The second day of the EDN Atelier HOLDING_TOGETHER was devoted to emotions. Karolina Wigura, a sociologist, historian of ideas, and journalist guided us through the history and philosophical theories of emotions. How can we know what other people feel? How can we respond to other people’s emotions as well as find ourselves in the emotional turmoil of social and political crisis? What is maybe obvious to dance practitioners but maybe not so much to the society at large is that emotions connect our body with our mind. The mind/body split in dance history as well as the state of todays local and global politics and societies was the main topic of a discussion that we’ve had before and after Karolina Wigura’s lecture. How to bring more diversity, care and empathy into the politics as well as the arts? How can we transform fear and anger into action that could be a basis for hope and social change? It all finalized for us in the questions regarding our responses and responsibilities facing the capitalist driven mass extinction of species, climate change and the probable annihilation of the conditions for living on this planet. But we’ve managed to end the discussion with the hope for change that can only happen with collective and multiplied micro-gestures of resistance and healing. I do believe that Grand Re Union is a laboratory where we can test and discuss those micropolitical gestures.

Slow down and listen

„All of us know that art making is not just about creating a product, a dance, or an event. It is a process through which we discover and understand ourselves and the world around us. But it is also a process where we transform concepts into embodied experiences that our audiences can feel and empathize with. This moment of exchange and shared experience with others, with an (intentional) assembled community, has the potential to shift personal and collective perspectives and create change, lasting change”. Those words by Joanna Haingood summarize perfectly the idea, intentions and realizations within the Grand Re Union project which is an open invitation to reimagine, redesign and rethink our future as artists, thinkers, curators, facilitators and human beings amongst other beings. Radical sociability as poetically and politically discussed by Lou Drago is possible when „we have something to share not something to prove”. Slow down, listen and speak up. 

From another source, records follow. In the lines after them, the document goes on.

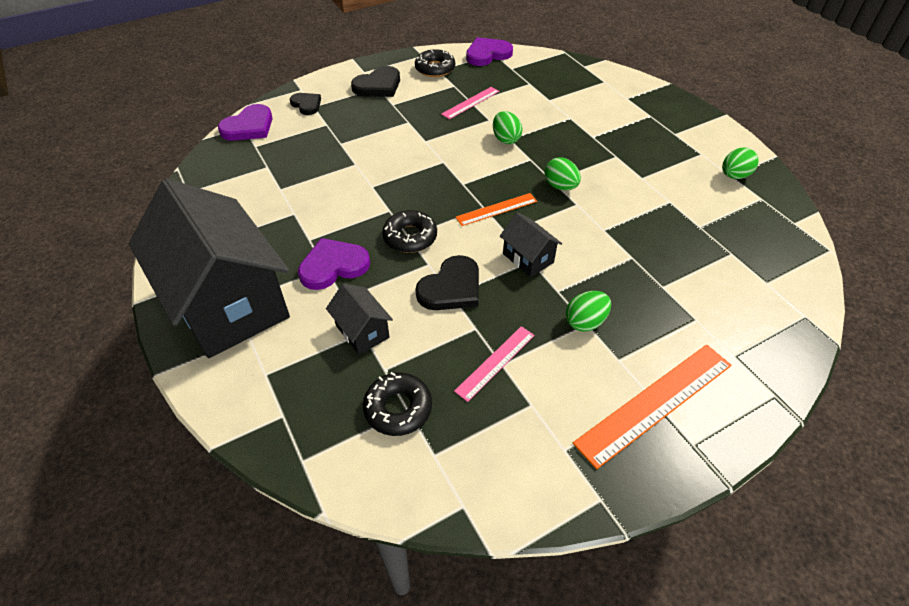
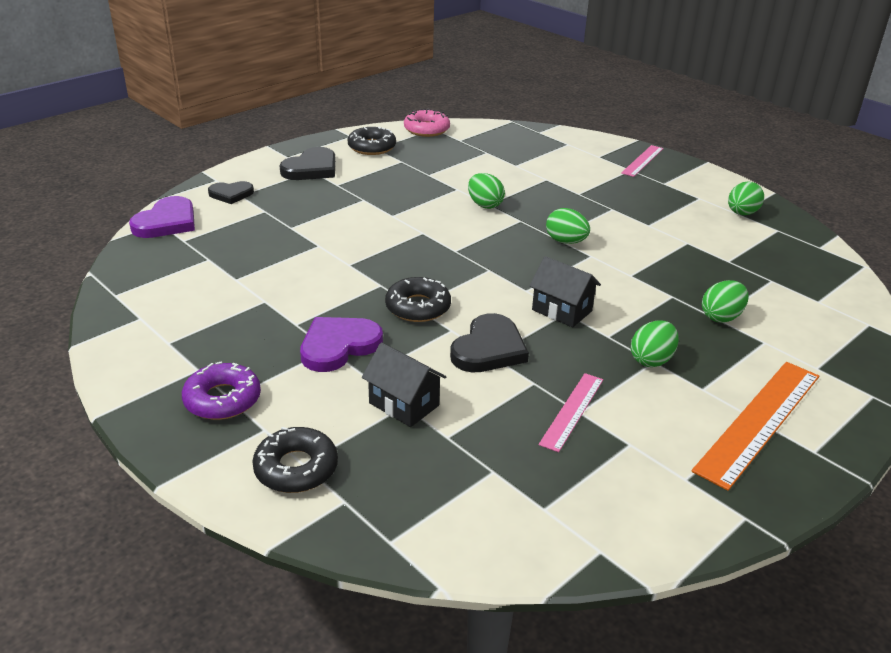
camera: 15 degrees left, 15 degrees down
black house [129,179,290,358] -> purple donut [182,361,261,420]
black heart [290,93,321,115] -> black heart turned 135 degrees clockwise [208,181,254,204]
black donut [363,372,432,436] -> black donut moved to [252,427,338,493]
pink ruler [441,87,499,119] -> pink ruler moved to [621,145,664,177]
orange ruler [456,193,537,226] -> none
purple heart [466,37,513,66] -> pink donut [404,109,450,137]
none -> green egg [702,280,749,323]

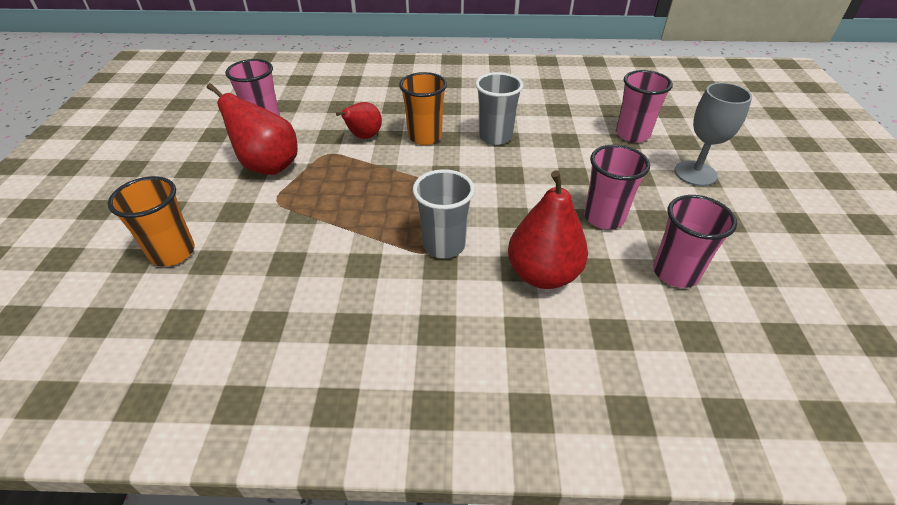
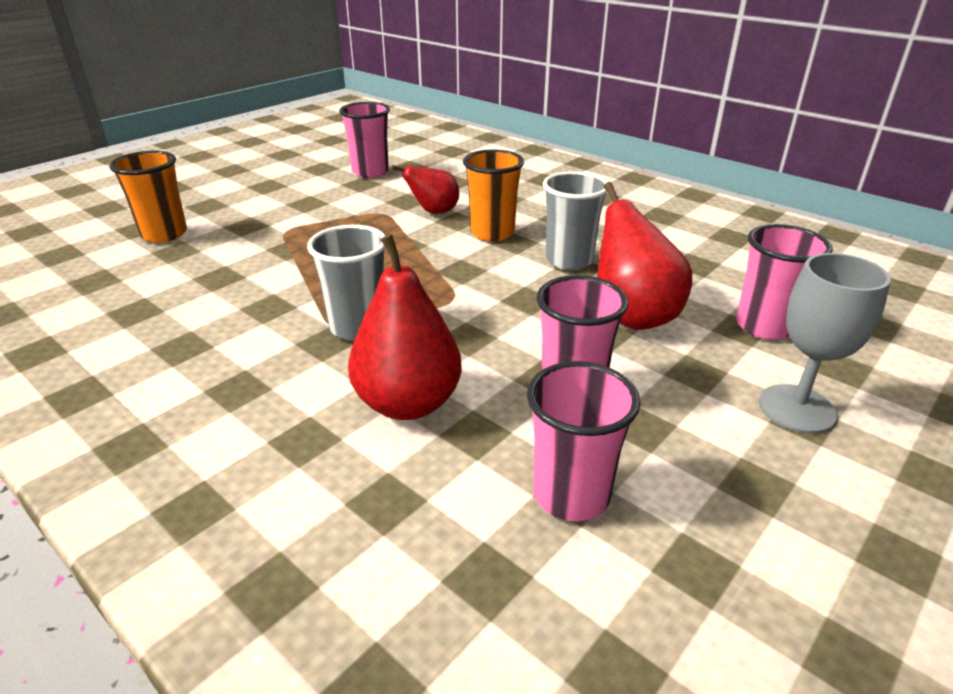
camera: 40 degrees right, 10 degrees down
red pear [207,83,298,175] -> red pear moved to [597,182,692,330]

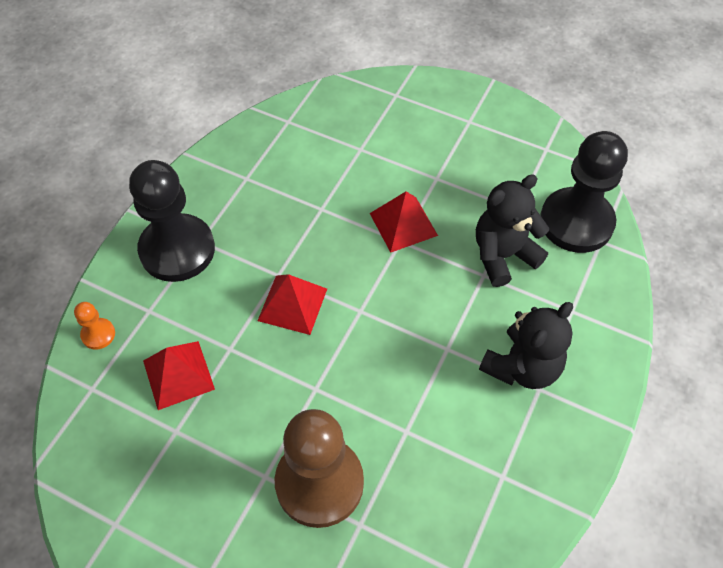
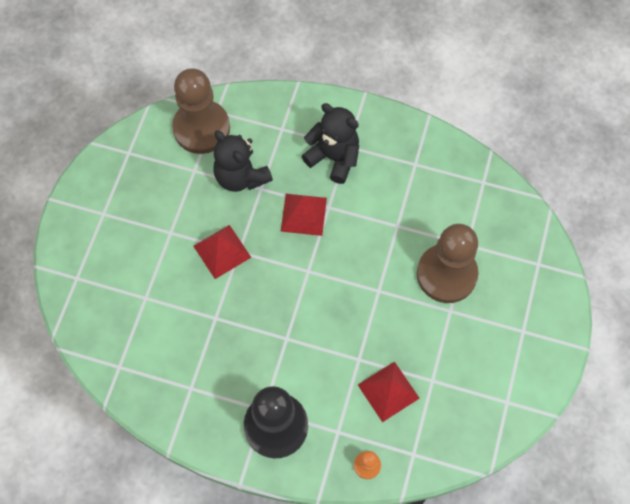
camera: 100 degrees left, 10 degrees up
red pyramid [257,274,327,335] -> red pyramid moved to [281,194,327,236]
black pawn [540,131,628,253] -> brown pawn [172,68,230,154]

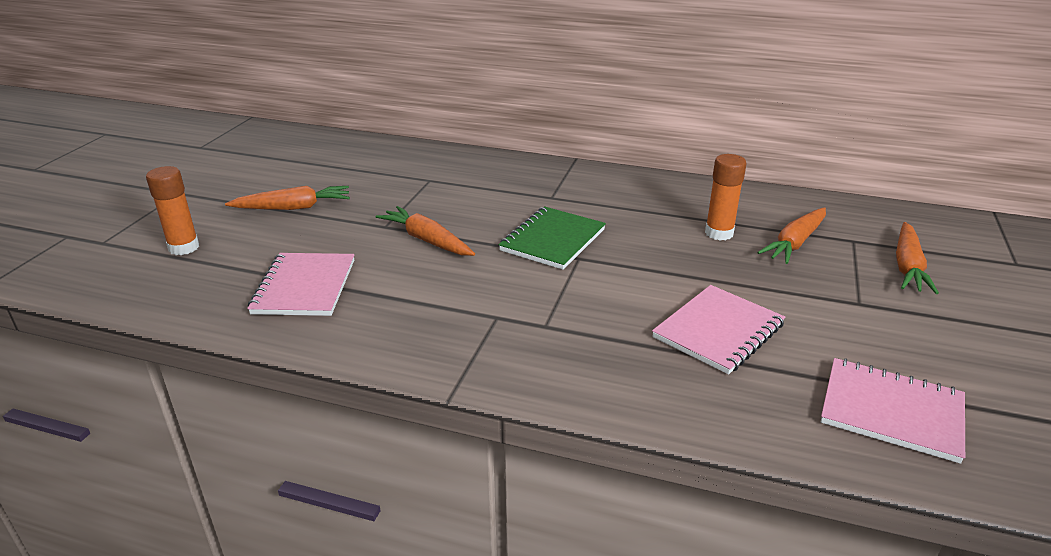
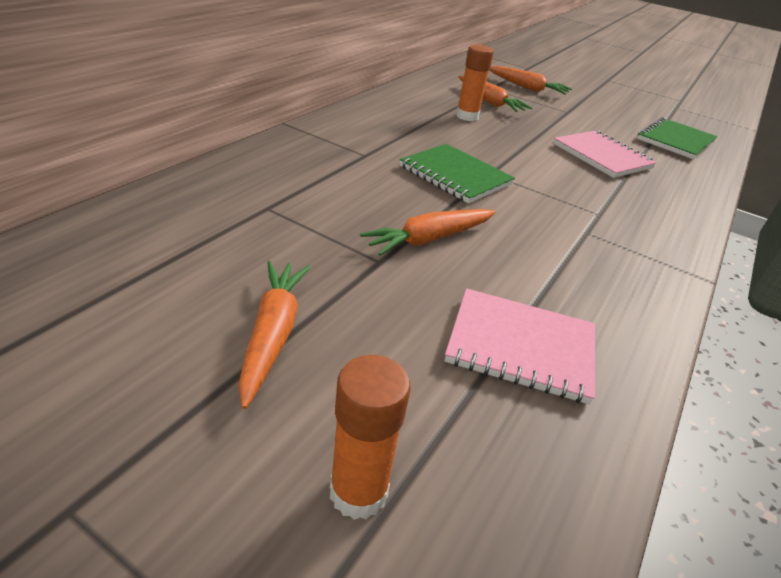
camera: 80 degrees left, 5 degrees up
pink notebook [821,358,965,464] -> green notebook [637,117,717,159]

A report written by Katarzyna Słoboda for EDN (2020).

Katarzyna Słoboda is a curator, researcher, writer. Works at Muzeum Sztuki in Łódź, Poland and finalizing her Ph.D (on attention in contemporary dance practices) in the Institute of Art at the Polish Academy of Sciences in Warsaw. She has edited several publications on dance, choreography and contemporary art. Recipient of Grażyna Kulczyk fellowship in the field of contemporary choreography (2018) and Młoda Polska (2018).